Recently, the American Civil Liberties Union uncovered emails among Florida police revealing that such concealment is not just common practice, but policy followed on the advice of federal agencies. Here's part of one very telling exchange:
As you are aware for some time now, the US Marshalls and I believe FDLE have had equipment which enables law enforcement to ping a suspects cell phone and pin point his/her exact location in an effort to apprehend suspects involved in serious crimes. In the past, and at the request of the U.S. Marshalls [sic], the investigative means utilized to locate the suspect have not been revealed so that we may continue to utilize this technology without the knowledge of the criminal element. In reports or depositions we simply refer to the assistance as "received information from a confidential source regarding the location of the suspect." To date this has not been challenged, since it is not an integral part of the actual crime that occurred.
So this excerpt from a very interesting News-Tribune article about the laborious efforts journalists* went through to discover that the Tacoma Police Department is using stingrays, and the reactions engendered, sounds awfully familiar:
Judge Culpepper [the presiding judge of Pierce County Superior Court] said police must show probable cause to get a pen register order, but as far as he knows, Tacoma police have never said they planned to use a Stingray to collect a suspect's information.

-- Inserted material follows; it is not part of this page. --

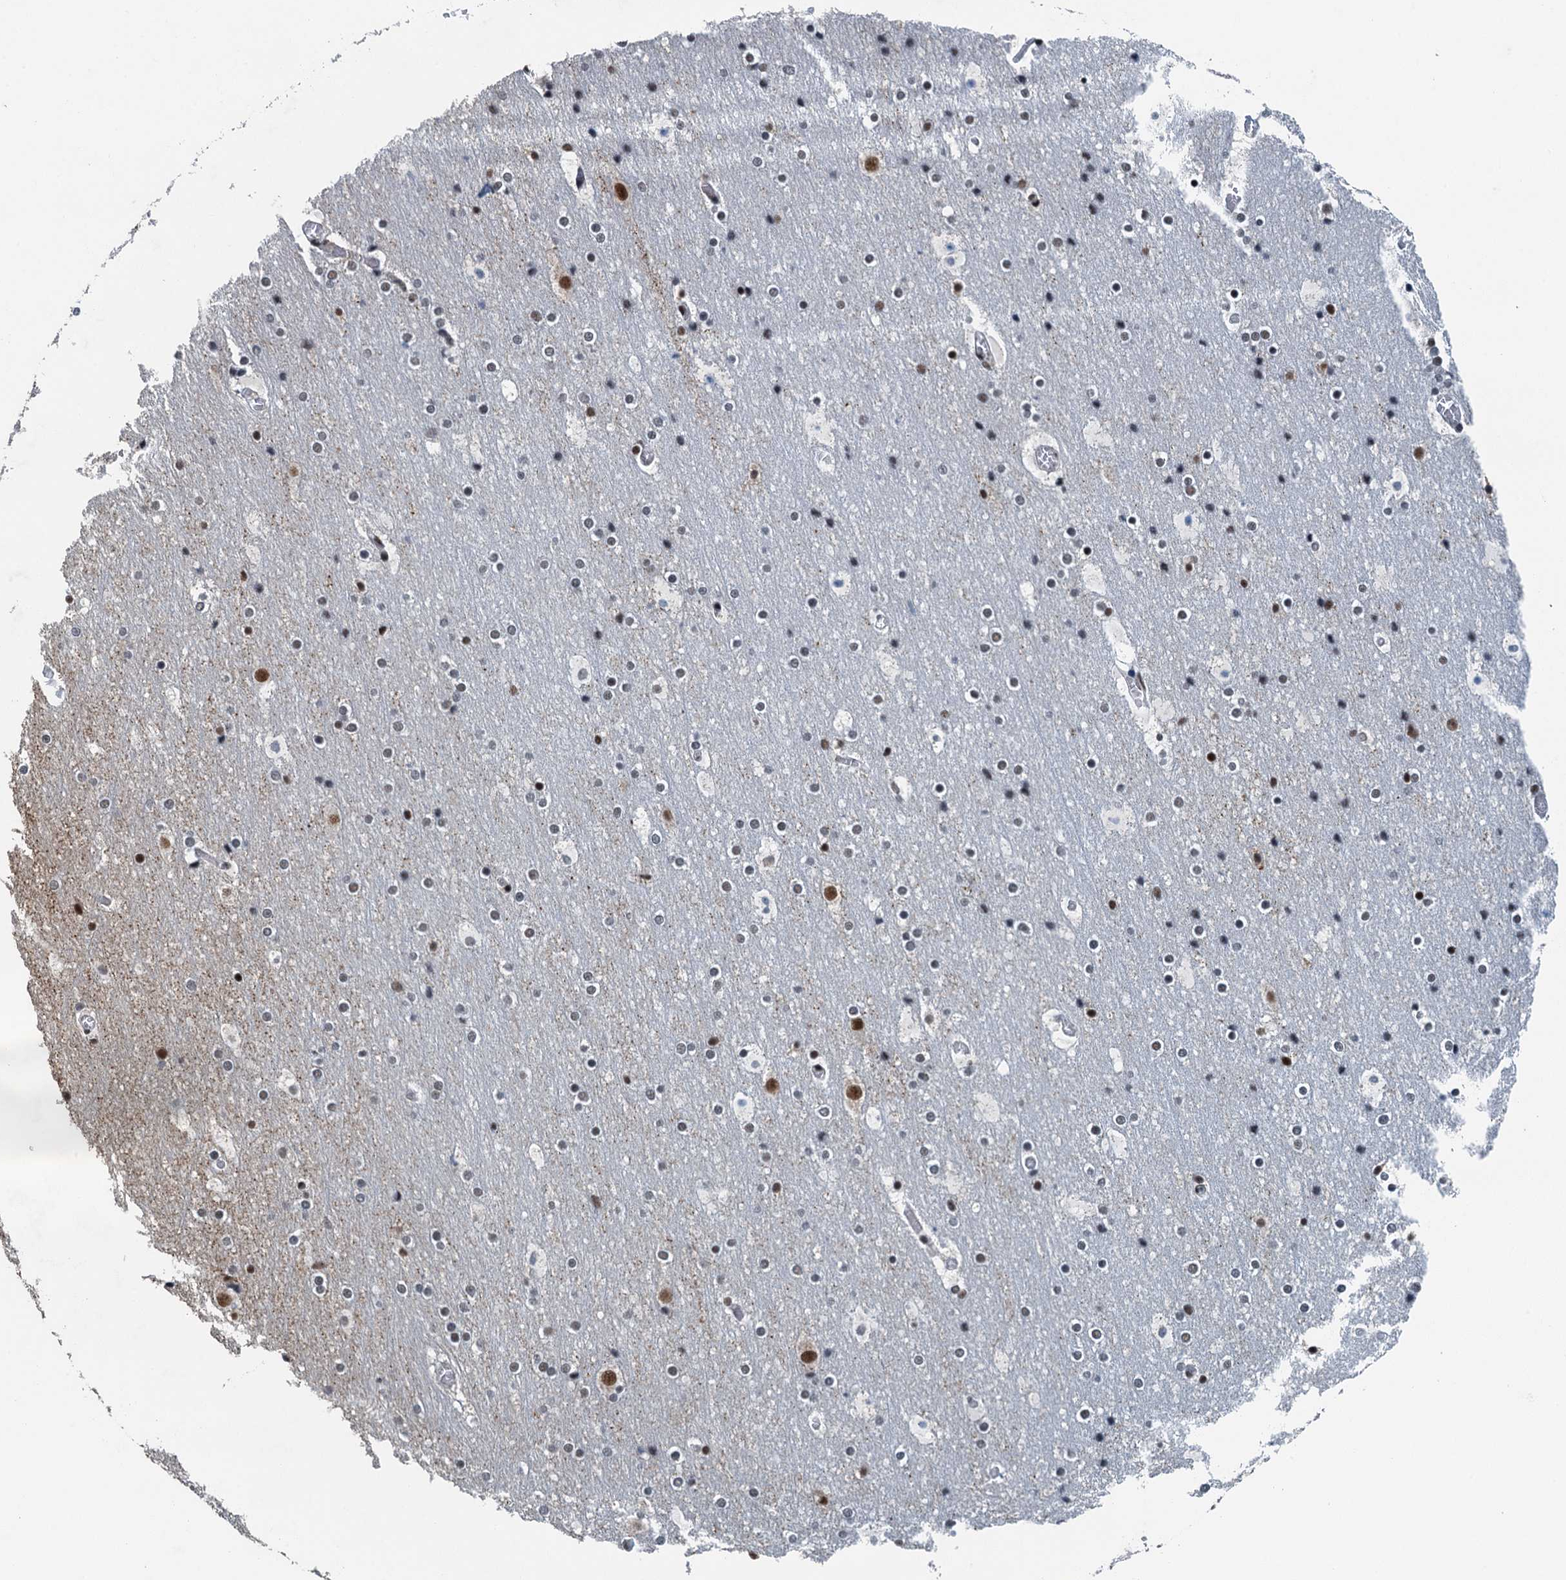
{"staining": {"intensity": "weak", "quantity": ">75%", "location": "nuclear"}, "tissue": "cerebral cortex", "cell_type": "Endothelial cells", "image_type": "normal", "snomed": [{"axis": "morphology", "description": "Normal tissue, NOS"}, {"axis": "topography", "description": "Cerebral cortex"}], "caption": "Brown immunohistochemical staining in benign human cerebral cortex demonstrates weak nuclear staining in approximately >75% of endothelial cells. Nuclei are stained in blue.", "gene": "MTA3", "patient": {"sex": "male", "age": 57}}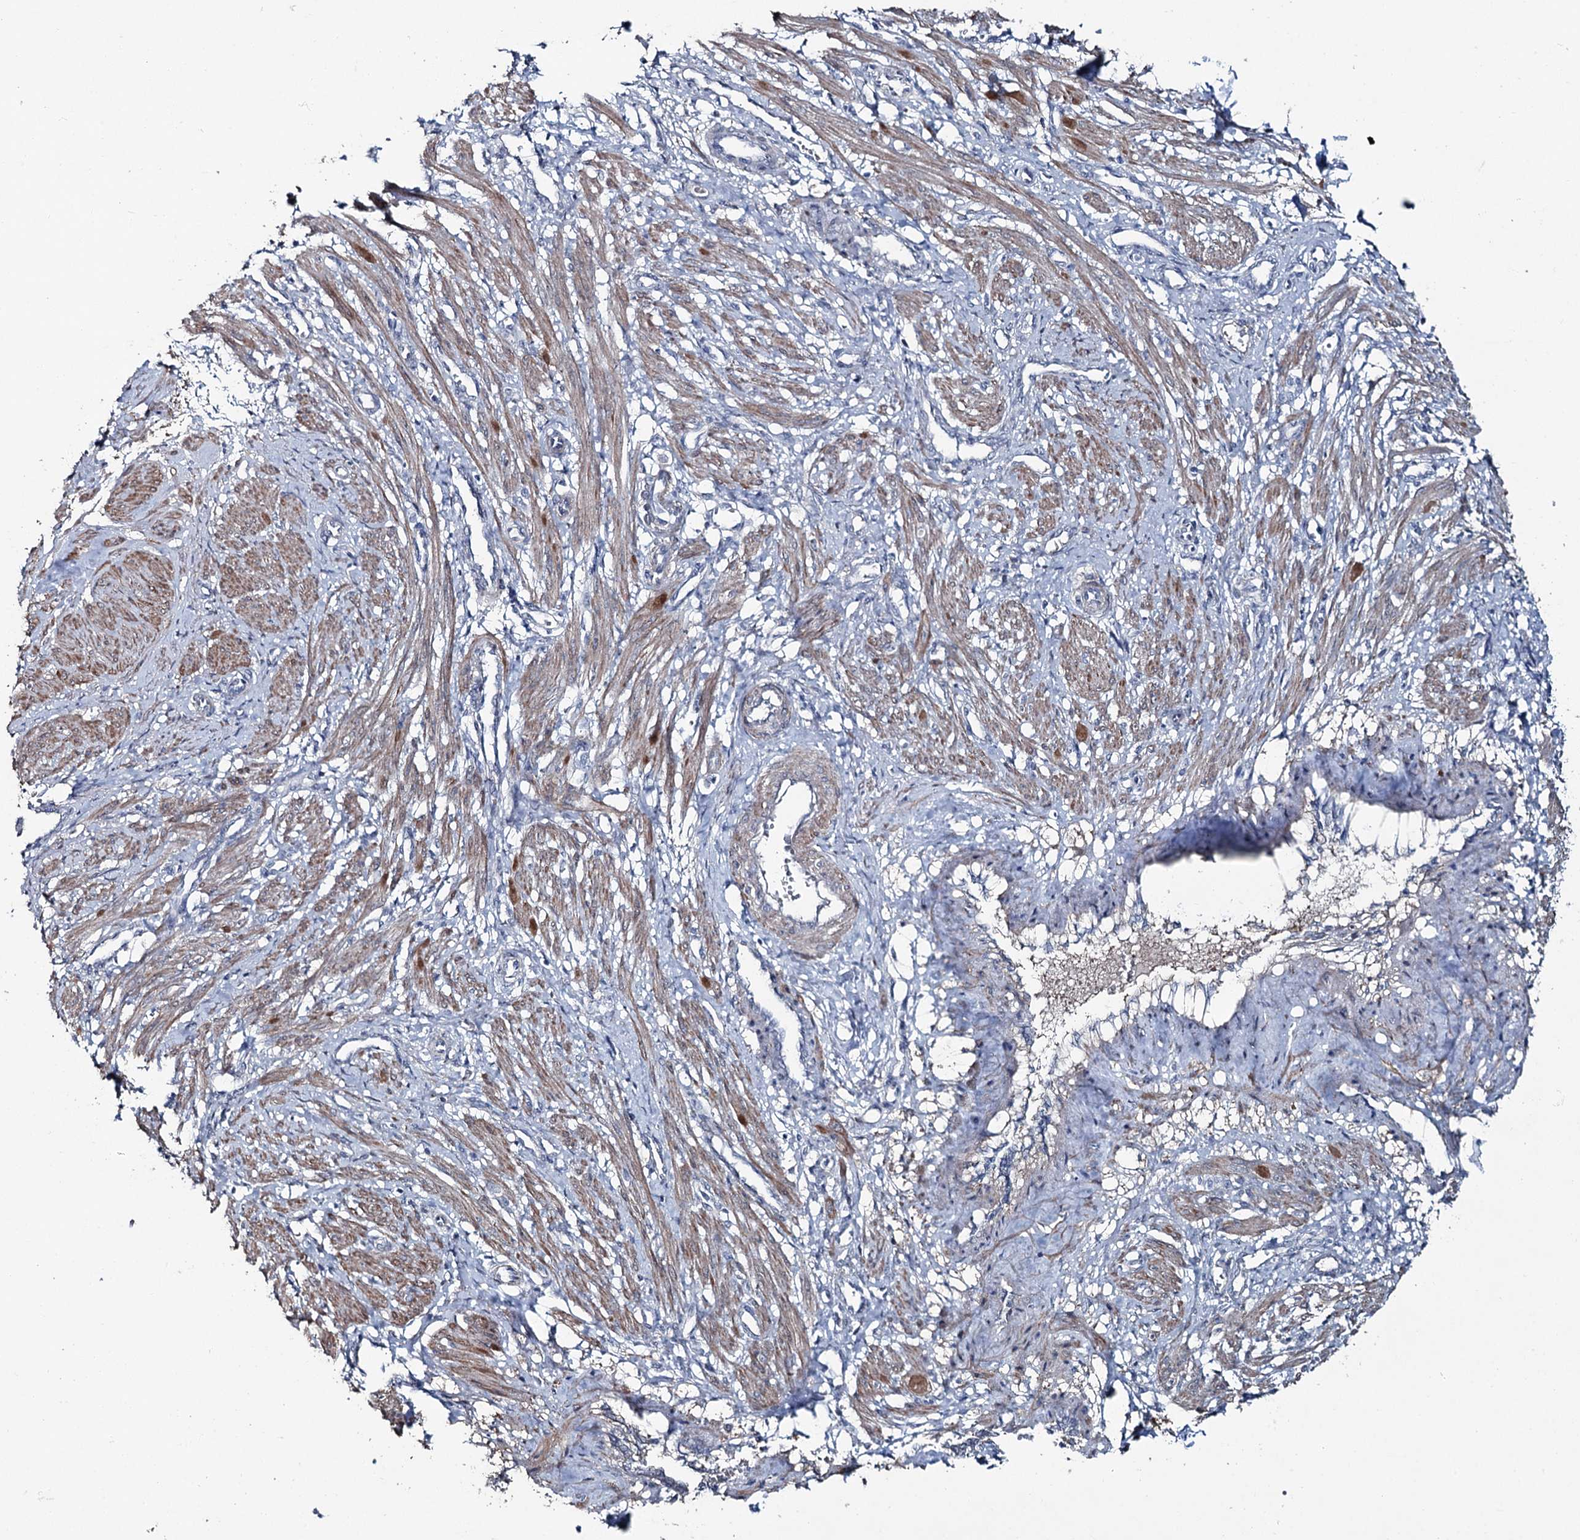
{"staining": {"intensity": "moderate", "quantity": ">75%", "location": "cytoplasmic/membranous"}, "tissue": "smooth muscle", "cell_type": "Smooth muscle cells", "image_type": "normal", "snomed": [{"axis": "morphology", "description": "Normal tissue, NOS"}, {"axis": "topography", "description": "Endometrium"}], "caption": "Protein staining by immunohistochemistry exhibits moderate cytoplasmic/membranous expression in approximately >75% of smooth muscle cells in benign smooth muscle.", "gene": "FAM120B", "patient": {"sex": "female", "age": 33}}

If police delete information gathered from innocents, Culpeper said, "maybe there's no harm." But "If they are storing it, what are they storing it for? And who says they can store it in the first place?"…
Culpepper said he plans to ask more questions of the Police Department when investigators next ask him for a pen register order or a warrant:
"I think I'll probably ask what kind of device are you going to use?" he said.
In refusing the newspaper's request for an interview about the police department's use of the devices, Police Chief Don Ramsdell "cited a nondisclosure agreement it has with the FBI."
So law enforcement agencies from coast to coast, from local to federal, are concealing the use of devices that indiscriminately turn every active cellphone within range into tracking beacons as a matter of policy. Not just the public that pays their salaries and suffers their scrutiny, but even the judges who are supposed to review and approve search warrants are deliberately kept out of the loop.